Author: Mark Renney

The road signs are still standing and at first, this intrigues Davis. It doesn’t make sense to him when everything else has been demolished and flattened, reduced to strewn rubble. The foundations of buildings remain but these are merely platforms of pitted concrete and rotting timbers, of faded linoleum and cracked tiles.
The names of places on the signs of towns and cities that are now only memories. Over time Davis has begun to accept this irrelevance, reading and following them as he has before and, lost in the distance between, he will often forget.
Even the temporary signs have survived, those warning of congestion and road works. Davis follows these diversions although he can see quite clearly there are no obstructions ahead.

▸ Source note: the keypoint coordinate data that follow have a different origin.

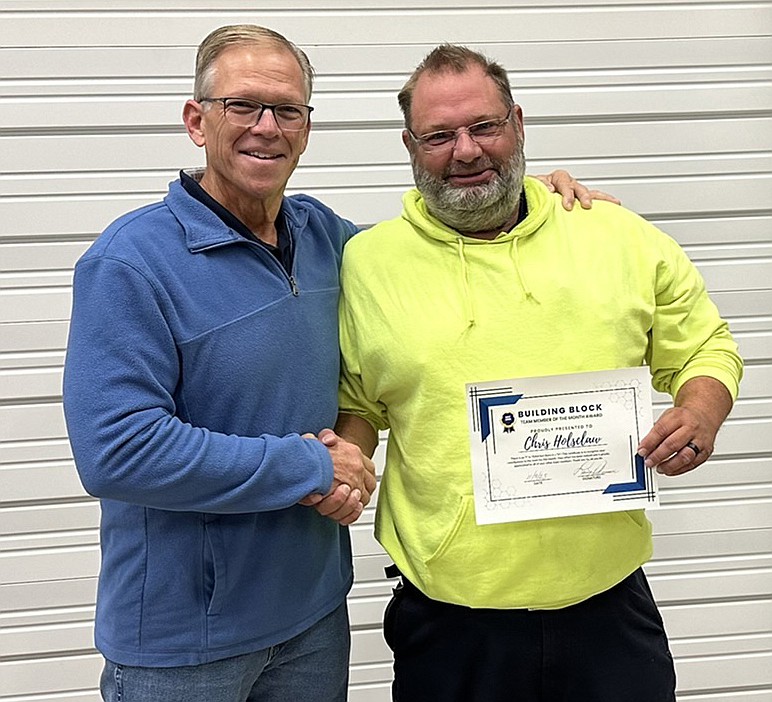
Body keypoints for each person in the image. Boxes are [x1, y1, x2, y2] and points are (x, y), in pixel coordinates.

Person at [62, 25, 604, 702]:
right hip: (182, 646)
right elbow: (116, 451)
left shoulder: (329, 241)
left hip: (313, 619)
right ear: (197, 122)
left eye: (287, 110)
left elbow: (441, 249)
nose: (267, 127)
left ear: (307, 129)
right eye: (243, 106)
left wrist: (537, 205)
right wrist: (310, 465)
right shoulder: (132, 262)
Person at [331, 45, 743, 702]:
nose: (465, 152)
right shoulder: (365, 264)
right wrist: (345, 461)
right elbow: (360, 402)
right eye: (440, 135)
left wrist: (700, 412)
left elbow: (706, 348)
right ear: (410, 145)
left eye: (484, 127)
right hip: (451, 624)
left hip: (608, 611)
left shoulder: (614, 236)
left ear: (517, 123)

As he walks Davis thinks almost constantly about stopping. This idea, more this conviction, plays in his head as if on a spool. An extract from a news bulletin but one he has missed, that he hasn’t heard, one, perhaps, he has had to invent.
It isn’t so much that Davis wants to stop, more that he feels it is necessary. That, if there were anyone still around to give out advice, someone from the Government perhaps, or the Army or the Police, the message would be to make the best of things and begin again.
But Davis doesn’t stop. Occasionally he and one of the others will cross paths and they might nod at each other, even smile. But despite the message lodged in his head Davis keeps on walking.